I expect that the four fruit names are stored only once, and that the million rows now have pointers or indexes or some kind of reference into the second table.
If my row values are longer than short fruit names I expect the savings/optimization is even larger.
The data types of the fields on both sides of a foreign key relationship have to be identical.
If the parent table's key field is (say) varchar(20)
, then the foreign key fields in the dependent table will also have to be varchar(20)
. Which means, yes, you'd have to have X million rows of 'Apple' and 'Pear' and 'Banana' repeating in each table which has a foreign key pointing back at the fruit table.
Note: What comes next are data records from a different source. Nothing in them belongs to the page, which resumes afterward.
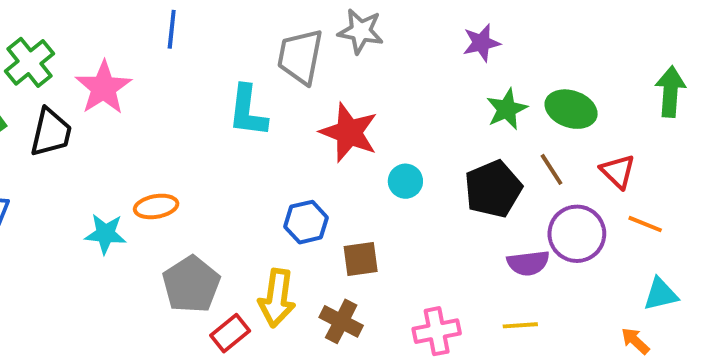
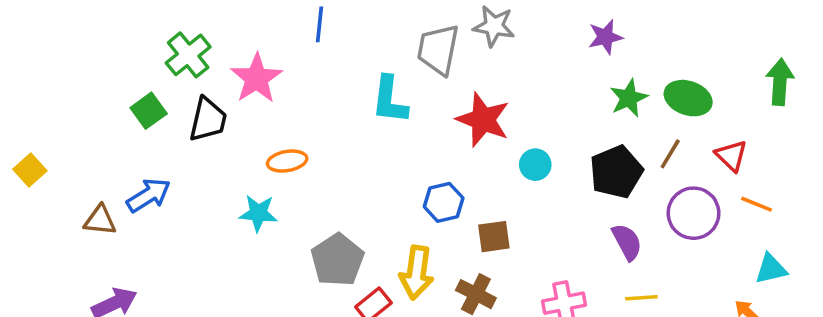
brown line: (552, 169) -> (670, 154), turned 64
orange ellipse: (156, 206) -> (287, 161), moved
purple semicircle: (528, 263) -> (627, 242), moved, turned -111

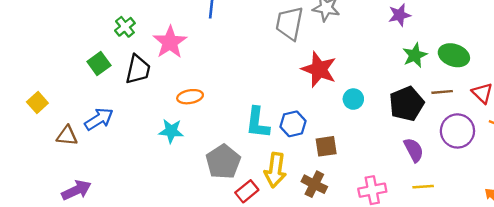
green cross: (188, 55) -> (125, 27), size x0.7
cyan L-shape: (390, 100) -> (257, 123), moved
brown line: (670, 154) -> (442, 92), turned 54
yellow square: (30, 170) -> (37, 103), moved

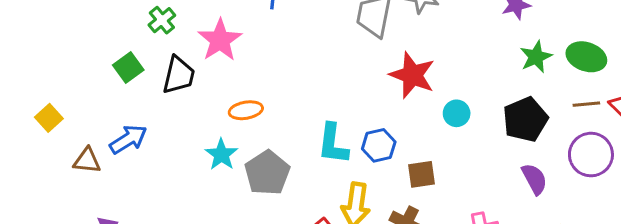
brown line: (442, 92) -> (586, 104), moved
cyan star: (171, 131) -> (221, 155), turned 30
gray pentagon: (223, 162) -> (267, 173), moved

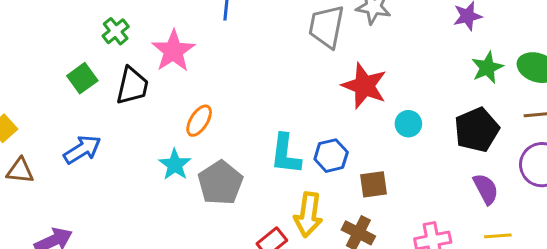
orange ellipse: (246, 110) -> (199, 121), turned -48
brown triangle: (87, 161) -> (20, 171), moved

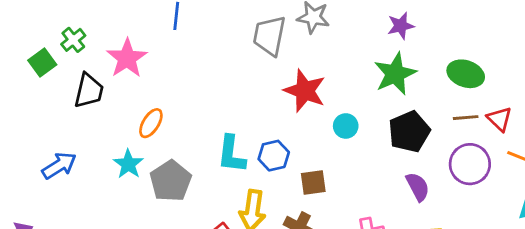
green star: (487, 68) -> (395, 74), moved, size x1.4
green square: (82, 78) -> (42, 62), moved
blue arrow: (82, 149) -> (59, 166), moved

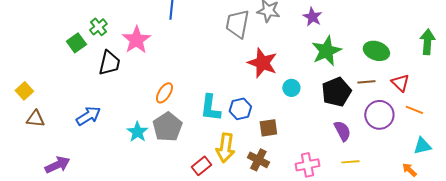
purple star: (401, 26) -> (312, 17), moved, turned -30
brown line: (466, 118) -> (366, 82), moved
orange ellipse: (151, 123) -> (164, 93), moved
cyan star: (128, 164) -> (137, 132), moved

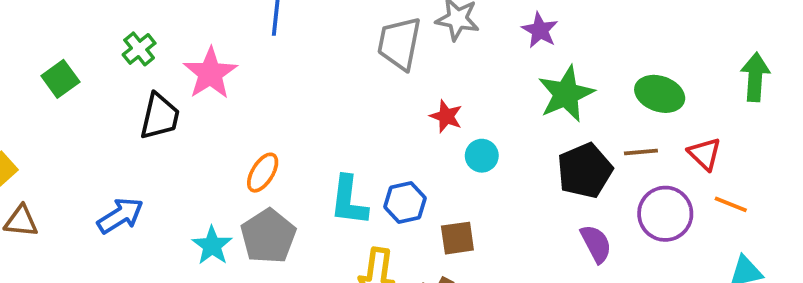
green square: (76, 43) -> (60, 79), moved
red star: (262, 63) -> (446, 116), size x0.6
cyan circle: (291, 88) -> (482, 156), moved

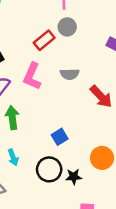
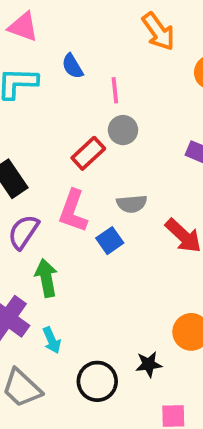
blue square: (60, 137) -> (110, 241), moved
black circle: (49, 169) -> (97, 381), moved

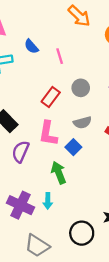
gray circle: (123, 130) -> (81, 88), moved
green arrow: (46, 278) -> (59, 173), moved
cyan arrow: (52, 340) -> (48, 201), moved, turned 35

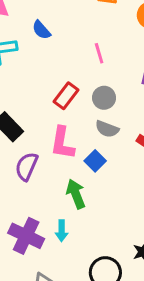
pink line: (60, 56) -> (99, 53), moved
gray circle: (81, 88) -> (104, 98), moved
gray semicircle: (82, 122) -> (107, 129), turned 36

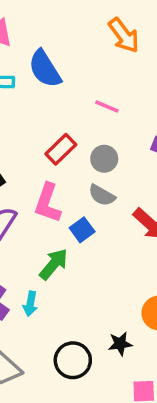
blue semicircle: (41, 30) -> (45, 69), size x1.6
pink line: (99, 53) -> (107, 107), turned -60
green arrow: (76, 194) -> (54, 264), turned 52

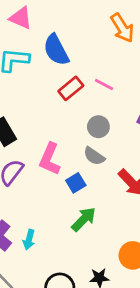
red rectangle: (61, 149) -> (71, 88), moved
green arrow: (54, 264) -> (84, 219), moved

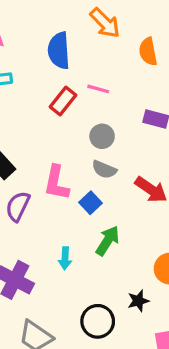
blue semicircle: (56, 50) -> (59, 50), moved, turned 36
cyan arrow: (29, 240) -> (65, 258), moved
Generally it's more efficient to use numeric fields as keys (int, bigint), as those can have comparisons done with very few CPU instructions (generally a direct one cpu instruction comparison is possible). Strings, on the other hand, require loops and comparatively expensive setups. So yes, you'd be better off to store the fruit names in a table somewhere, and use their associated numeric ID fields as the foreign key.
Of course, you should benchmark both setups. These are just general rules of thumbs, and your specific requirements/setup may actually work faster with the strings-as-key version.